We disagree with the Appellate Division's conclusion that the error was harmless. A trial court's error involving a constitutionally protected right is harmless beyond a reasonable doubt only if "there is no reasonable possibility that the error might have contributed to defendant's conviction" (People v Crimmins, 36 NY2d 230, 237 [1975]). "The People must show that any [*3]error was harmless beyond a reasonable doubt [and] [i]n deciding whether the People have met this burden, we consider both the overall strength of the case against defendant and the importance to that case of the improperly admitted evidence" (People v Goldstein, 6 NY3d 119, 129 [2005], cert denied 547 US 1159 [2006] [citations omitted]).

{**25 NY3d at 1067}The record shows that while there was no doubt that Delroy had stabbed the complainant, there was evidence supporting Delroy's justification defense. "The defense of justification . . . permits one to use deadly physical force on another when one reasonably believes that deadly physical force is being used or imminently will be used by such other person" (People v Watts, 57 NY2d 299, 301 [1982], citing Penal Law § 35.15 [2] [a]), and that "defense is qualified by a duty to retreat" (id.). The People bear the burden of disproving the defense of justification beyond a reasonable doubt (see Matter of Y.K., 87 NY2d 430, 433 [1996]).

The complainant testified that on the day of the incident, he entered Delroy's building and seized a scooter from Delroy that he thought was his. The two boys engaged in a "tugga-war fight" over the scooter. The complainant was older, taller, heavier and stronger than Delroy. The complainant left Delroy's building, but then returned to Delroy's home with his twin brother and 9 or 10 friends and engaged in a fight with Delroy. The complainant admitted that he started the second fight by yelling at Delroy, and that his friends were cheering him on. The complainant's brother testified that while the complainant had his hands above Delroy's chest on his neck, the group was yelling "get him." Delroy did not use the knife until after this potentially deadly force was used on him. While the People argue that the complainant's brother testified that Delroy was able to get out of the choke hold and step back five or six feet before pulling out the knife, and the complainant testified that Delroy might have been 12 feet away when he took out the knife, we note that the complainant also testified that he didn't know if Delroy was underneath him when he felt the knife stabbing him. Moreover, even if Delroy had in fact stepped some feet away from the complainant, that would not prove that the complainant was done with beating on the much smaller Delroy, especially given the crowd that had gathered around to cheer on the combating boys. Contrary to the Appellate Division's conclusion, there was not overwhelming evidence that Delroy knew that, with complete personal safety, he could have retreated (see Penal Law § 35.15 [2] [a]).

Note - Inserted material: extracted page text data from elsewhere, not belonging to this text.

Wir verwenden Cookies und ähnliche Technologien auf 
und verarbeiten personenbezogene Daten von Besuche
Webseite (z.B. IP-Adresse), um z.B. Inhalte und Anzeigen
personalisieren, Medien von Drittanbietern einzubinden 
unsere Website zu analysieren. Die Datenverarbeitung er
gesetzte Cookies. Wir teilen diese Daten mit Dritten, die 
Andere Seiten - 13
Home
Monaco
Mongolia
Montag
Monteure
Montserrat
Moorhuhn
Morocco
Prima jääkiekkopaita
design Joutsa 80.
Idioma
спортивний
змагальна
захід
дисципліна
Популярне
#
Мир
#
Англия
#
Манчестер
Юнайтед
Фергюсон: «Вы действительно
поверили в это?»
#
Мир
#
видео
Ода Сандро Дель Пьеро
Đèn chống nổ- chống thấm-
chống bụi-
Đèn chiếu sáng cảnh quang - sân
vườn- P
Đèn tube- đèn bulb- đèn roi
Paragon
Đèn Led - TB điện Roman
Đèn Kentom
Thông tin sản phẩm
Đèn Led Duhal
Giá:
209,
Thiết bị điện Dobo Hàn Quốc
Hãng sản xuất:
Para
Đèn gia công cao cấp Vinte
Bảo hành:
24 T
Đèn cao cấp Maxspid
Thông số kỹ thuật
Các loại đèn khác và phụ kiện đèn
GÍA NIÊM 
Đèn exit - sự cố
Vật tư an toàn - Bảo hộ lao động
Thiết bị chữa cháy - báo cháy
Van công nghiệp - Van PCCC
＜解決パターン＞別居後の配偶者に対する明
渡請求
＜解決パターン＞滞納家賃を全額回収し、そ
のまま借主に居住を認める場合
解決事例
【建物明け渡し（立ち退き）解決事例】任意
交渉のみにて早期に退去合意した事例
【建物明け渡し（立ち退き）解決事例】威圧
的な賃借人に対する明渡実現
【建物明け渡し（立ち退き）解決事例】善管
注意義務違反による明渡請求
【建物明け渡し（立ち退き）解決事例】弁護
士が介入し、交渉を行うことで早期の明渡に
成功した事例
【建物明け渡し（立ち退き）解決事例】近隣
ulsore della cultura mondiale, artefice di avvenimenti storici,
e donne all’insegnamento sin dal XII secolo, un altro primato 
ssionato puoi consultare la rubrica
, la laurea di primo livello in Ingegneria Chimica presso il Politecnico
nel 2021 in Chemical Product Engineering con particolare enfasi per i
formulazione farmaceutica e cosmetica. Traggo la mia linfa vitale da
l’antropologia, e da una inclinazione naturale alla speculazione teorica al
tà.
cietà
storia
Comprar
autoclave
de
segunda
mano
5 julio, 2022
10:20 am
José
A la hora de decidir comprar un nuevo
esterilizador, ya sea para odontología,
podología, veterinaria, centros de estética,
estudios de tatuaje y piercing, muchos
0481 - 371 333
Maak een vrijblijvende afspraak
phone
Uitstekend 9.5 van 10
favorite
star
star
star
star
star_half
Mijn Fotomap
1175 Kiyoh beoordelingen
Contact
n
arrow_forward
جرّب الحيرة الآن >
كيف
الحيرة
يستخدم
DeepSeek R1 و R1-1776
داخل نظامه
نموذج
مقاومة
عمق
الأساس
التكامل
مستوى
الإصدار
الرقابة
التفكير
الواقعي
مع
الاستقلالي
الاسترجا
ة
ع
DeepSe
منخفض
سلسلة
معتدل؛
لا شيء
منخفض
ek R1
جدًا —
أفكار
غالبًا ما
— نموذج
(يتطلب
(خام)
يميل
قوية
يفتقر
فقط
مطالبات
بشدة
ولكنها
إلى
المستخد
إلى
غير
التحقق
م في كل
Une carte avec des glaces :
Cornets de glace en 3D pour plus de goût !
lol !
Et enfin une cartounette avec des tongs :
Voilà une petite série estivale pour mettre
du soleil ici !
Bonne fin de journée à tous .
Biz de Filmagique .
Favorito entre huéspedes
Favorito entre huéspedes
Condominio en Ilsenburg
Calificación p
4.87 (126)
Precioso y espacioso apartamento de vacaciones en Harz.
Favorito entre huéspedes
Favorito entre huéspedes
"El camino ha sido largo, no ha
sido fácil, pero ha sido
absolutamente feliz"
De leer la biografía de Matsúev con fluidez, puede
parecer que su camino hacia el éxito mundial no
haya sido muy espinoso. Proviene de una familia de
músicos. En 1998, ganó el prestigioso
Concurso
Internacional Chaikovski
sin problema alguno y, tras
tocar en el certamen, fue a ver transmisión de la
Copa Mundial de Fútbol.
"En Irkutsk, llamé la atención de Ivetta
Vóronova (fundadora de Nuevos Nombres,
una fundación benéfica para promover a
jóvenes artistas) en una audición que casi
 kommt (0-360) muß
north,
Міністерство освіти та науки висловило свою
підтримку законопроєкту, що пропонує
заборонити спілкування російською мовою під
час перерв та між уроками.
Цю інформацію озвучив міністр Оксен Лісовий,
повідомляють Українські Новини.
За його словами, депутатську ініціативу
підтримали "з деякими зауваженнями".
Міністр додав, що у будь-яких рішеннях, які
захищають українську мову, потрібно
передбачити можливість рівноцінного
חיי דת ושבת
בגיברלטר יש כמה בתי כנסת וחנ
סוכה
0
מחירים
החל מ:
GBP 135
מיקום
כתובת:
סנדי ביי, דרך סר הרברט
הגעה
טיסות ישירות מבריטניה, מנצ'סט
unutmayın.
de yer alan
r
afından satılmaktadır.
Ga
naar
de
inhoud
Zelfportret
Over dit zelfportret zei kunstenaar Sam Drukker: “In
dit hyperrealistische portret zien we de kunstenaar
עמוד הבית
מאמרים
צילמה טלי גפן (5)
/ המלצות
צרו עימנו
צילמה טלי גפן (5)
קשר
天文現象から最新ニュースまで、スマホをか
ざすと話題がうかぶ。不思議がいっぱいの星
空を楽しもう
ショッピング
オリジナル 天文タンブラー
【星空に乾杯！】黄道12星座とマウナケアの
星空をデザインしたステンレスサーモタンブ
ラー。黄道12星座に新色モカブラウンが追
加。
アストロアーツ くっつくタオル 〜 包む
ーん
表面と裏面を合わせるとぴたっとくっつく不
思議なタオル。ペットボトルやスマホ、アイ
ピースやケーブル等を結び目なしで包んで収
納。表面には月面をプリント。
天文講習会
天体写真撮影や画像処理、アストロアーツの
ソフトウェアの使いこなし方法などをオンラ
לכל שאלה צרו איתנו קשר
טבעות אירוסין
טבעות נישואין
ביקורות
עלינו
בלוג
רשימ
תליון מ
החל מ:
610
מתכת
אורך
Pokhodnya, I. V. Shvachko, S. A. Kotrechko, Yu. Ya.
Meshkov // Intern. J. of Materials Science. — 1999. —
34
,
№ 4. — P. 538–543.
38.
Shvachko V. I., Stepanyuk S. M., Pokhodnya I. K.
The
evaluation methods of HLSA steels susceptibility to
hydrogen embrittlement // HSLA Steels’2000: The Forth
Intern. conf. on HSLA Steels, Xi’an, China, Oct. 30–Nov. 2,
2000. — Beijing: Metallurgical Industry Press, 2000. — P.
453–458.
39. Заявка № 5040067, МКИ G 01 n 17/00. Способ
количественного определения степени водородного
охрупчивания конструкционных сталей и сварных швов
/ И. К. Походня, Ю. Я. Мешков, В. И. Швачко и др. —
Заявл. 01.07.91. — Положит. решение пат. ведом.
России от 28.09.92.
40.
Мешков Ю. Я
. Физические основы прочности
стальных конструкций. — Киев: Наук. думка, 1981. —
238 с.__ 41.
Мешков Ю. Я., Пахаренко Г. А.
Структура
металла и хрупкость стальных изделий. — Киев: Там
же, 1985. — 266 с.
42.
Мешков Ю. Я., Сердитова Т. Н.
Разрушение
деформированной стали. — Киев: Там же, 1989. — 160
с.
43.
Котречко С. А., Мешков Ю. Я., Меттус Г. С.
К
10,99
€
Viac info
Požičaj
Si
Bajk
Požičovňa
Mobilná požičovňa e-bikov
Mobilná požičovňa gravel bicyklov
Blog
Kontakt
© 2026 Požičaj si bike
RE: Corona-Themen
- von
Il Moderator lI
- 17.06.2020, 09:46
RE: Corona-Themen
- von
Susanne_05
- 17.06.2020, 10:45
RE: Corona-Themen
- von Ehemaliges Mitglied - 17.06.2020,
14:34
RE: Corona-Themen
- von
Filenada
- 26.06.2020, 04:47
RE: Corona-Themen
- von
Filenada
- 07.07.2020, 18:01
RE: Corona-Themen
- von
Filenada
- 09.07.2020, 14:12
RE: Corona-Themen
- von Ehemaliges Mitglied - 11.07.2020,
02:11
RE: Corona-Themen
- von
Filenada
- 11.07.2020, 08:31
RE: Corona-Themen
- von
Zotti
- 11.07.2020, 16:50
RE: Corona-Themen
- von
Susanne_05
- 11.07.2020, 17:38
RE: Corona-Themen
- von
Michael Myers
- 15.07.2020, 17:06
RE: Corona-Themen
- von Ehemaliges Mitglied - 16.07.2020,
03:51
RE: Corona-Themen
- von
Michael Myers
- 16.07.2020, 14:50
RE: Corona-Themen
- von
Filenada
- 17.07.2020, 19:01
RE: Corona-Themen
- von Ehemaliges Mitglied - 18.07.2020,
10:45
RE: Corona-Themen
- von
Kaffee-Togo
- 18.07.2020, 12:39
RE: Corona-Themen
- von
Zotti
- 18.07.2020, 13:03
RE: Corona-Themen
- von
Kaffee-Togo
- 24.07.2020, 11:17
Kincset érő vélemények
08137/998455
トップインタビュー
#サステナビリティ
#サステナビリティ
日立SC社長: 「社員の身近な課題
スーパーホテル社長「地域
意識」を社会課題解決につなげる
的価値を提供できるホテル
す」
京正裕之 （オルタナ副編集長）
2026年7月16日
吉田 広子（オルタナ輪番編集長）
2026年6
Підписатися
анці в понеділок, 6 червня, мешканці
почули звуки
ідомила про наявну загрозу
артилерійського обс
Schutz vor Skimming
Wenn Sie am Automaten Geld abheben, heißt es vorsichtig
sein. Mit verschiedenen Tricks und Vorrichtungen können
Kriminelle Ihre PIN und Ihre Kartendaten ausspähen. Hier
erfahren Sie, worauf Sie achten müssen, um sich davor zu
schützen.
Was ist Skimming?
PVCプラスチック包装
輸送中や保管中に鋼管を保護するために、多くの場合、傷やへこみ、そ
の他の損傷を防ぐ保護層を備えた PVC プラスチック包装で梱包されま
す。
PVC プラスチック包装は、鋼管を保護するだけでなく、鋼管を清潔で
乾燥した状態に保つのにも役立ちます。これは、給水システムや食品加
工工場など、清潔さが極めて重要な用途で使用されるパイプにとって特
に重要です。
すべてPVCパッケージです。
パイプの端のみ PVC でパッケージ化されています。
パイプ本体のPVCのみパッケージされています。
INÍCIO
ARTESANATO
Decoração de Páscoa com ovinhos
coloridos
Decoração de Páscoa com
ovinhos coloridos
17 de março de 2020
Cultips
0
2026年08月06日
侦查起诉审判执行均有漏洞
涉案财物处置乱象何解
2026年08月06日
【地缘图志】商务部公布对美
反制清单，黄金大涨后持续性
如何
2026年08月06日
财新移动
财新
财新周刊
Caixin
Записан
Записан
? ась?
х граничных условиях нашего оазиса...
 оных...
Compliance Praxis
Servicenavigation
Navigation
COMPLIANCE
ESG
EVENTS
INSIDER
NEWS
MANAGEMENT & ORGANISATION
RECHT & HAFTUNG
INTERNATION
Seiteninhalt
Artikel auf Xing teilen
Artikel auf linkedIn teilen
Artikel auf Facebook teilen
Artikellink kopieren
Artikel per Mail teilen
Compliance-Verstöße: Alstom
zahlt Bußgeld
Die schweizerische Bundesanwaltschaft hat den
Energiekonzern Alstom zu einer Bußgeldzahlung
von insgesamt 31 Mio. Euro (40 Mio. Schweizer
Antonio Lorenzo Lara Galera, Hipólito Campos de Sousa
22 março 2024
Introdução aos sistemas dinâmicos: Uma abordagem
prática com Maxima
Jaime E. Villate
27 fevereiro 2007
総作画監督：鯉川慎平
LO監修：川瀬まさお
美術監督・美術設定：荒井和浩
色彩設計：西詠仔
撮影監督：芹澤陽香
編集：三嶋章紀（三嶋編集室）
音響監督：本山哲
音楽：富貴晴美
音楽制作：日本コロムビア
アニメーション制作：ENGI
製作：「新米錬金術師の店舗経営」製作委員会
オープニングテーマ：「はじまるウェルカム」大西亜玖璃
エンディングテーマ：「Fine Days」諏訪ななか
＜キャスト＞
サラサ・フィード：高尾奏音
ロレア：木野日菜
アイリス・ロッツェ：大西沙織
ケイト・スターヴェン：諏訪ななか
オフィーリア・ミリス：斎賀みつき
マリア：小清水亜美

Furthermore, the People have not demonstrated that there is no reasonable possibility that the wrongly admitted evidence might have contributed to the guilty finding. Given the uncontroverted testimony that there were two fights (the first when the complainant took the scooter from Delroy, and the{**25 NY3d at 1068} second when the complainant was stabbed), the police officer's summary of Delroy's statement appears to conflate the two separate fights, and creates the impression that Delroy paused in the course of one fight to secure a knife [*4]with which to stab the complainant. Regardless of whether the police officer accurately recounted the statement, or did indeed conflate the two fights, the improper admission of Delroy's statement undermined, if not eviscerated, Delroy's justification defense.

Accordingly, the failure to suppress the statement was not harmless.

Chief Judge Lippman and Judges Read, Pigott, Rivera, Abdus-Salaam, Stein and Fahey concur.

Order, insofar as appealed from, reversed, without costs, and matter remitted to Family Court, Bronx County, for further proceedings in accordance with the memorandum herein.